== Provided information ==

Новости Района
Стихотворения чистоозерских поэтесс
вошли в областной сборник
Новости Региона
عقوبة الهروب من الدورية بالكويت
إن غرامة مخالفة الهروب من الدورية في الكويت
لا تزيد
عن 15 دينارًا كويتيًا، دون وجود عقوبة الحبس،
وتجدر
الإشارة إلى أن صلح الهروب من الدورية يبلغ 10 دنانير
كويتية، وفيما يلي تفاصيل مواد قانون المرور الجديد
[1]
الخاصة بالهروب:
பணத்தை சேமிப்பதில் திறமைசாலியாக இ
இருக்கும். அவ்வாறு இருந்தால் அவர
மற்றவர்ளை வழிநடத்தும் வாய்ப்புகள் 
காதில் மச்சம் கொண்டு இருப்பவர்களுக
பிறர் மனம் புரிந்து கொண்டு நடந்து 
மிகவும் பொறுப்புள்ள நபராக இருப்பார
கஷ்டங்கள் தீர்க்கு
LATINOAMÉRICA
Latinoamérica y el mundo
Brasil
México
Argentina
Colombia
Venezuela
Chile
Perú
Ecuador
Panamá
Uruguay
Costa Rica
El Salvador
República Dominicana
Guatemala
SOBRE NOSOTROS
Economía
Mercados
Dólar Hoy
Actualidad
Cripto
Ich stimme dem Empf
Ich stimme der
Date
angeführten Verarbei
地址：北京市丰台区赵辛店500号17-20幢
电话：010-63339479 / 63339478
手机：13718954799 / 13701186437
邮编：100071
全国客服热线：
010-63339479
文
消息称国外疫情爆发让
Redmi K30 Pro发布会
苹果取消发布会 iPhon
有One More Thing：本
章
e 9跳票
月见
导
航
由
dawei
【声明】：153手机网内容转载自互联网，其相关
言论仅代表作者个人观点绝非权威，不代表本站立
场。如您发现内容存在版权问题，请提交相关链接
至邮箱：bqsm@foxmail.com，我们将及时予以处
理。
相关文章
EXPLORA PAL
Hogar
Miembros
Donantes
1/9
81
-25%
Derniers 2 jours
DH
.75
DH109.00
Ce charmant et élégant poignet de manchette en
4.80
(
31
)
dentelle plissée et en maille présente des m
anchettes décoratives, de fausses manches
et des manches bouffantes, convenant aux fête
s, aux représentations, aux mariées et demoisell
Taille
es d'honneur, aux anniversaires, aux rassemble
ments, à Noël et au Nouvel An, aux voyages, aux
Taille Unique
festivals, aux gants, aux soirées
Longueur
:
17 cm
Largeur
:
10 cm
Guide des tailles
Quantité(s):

===

Exercise brief
Give the records again, unchanged and complete.

Answer for this exercise
Новости Района
Стихотворения чистоозерских поэтесс
вошли в областной сборник
Новости Региона
عقوبة الهروب من الدورية بالكويت
إن غرامة مخالفة الهروب من الدورية في الكويت
لا تزيد
عن 15 دينارًا كويتيًا، دون وجود عقوبة الحبس،
وتجدر
الإشارة إلى أن صلح الهروب من الدورية يبلغ 10 دنانير
كويتية، وفيما يلي تفاصيل مواد قانون المرور الجديد
[1]
الخاصة بالهروب:
பணத்தை சேமிப்பதில் திறமைசாலியாக இ
இருக்கும். அவ்வாறு இருந்தால் அவர
மற்றவர்ளை வழிநடத்தும் வாய்ப்புகள் 
காதில் மச்சம் கொண்டு இருப்பவர்களுக
பிறர் மனம் புரிந்து கொண்டு நடந்து 
மிகவும் பொறுப்புள்ள நபராக இருப்பார
கஷ்டங்கள் தீர்க்கு
LATINOAMÉRICA
Latinoamérica y el mundo
Brasil
México
Argentina
Colombia
Venezuela
Chile
Perú
Ecuador
Panamá
Uruguay
Costa Rica
El Salvador
República Dominicana
Guatemala
SOBRE NOSOTROS
Economía
Mercados
Dólar Hoy
Actualidad
Cripto
Ich stimme dem Empf
Ich stimme der
Date
angeführten Verarbei
地址：北京市丰台区赵辛店500号17-20幢
电话：010-63339479 / 63339478
手机：13718954799 / 13701186437
邮编：100071
全国客服热线：
010-63339479
文
消息称国外疫情爆发让
Redmi K30 Pro发布会
苹果取消发布会 iPhon
有One More Thing：本
章
e 9跳票
月见
导
航
由
dawei
【声明】：153手机网内容转载自互联网，其相关
言论仅代表作者个人观点绝非权威，不代表本站立
场。如您发现内容存在版权问题，请提交相关链接
至邮箱：bqsm@foxmail.com，我们将及时予以处
理。
相关文章
EXPLORA PAL
Hogar
Miembros
Donantes
1/9
81
-25%
Derniers 2 jours
DH
.75
DH109.00
Ce charmant et élégant poignet de manchette en
4.80
(
31
)
dentelle plissée et en maille présente des m
anchettes décoratives, de fausses manches
et des manches bouffantes, convenant aux fête
s, aux représentations, aux mariées et demoisell
Taille
es d'honneur, aux anniversaires, aux rassemble
ments, à Noël et au Nouvel An, aux voyages, aux
Taille Unique
festivals, aux gants, aux soirées
Longueur
:
17 cm
Largeur
:
10 cm
Guide des tailles
Quantité(s):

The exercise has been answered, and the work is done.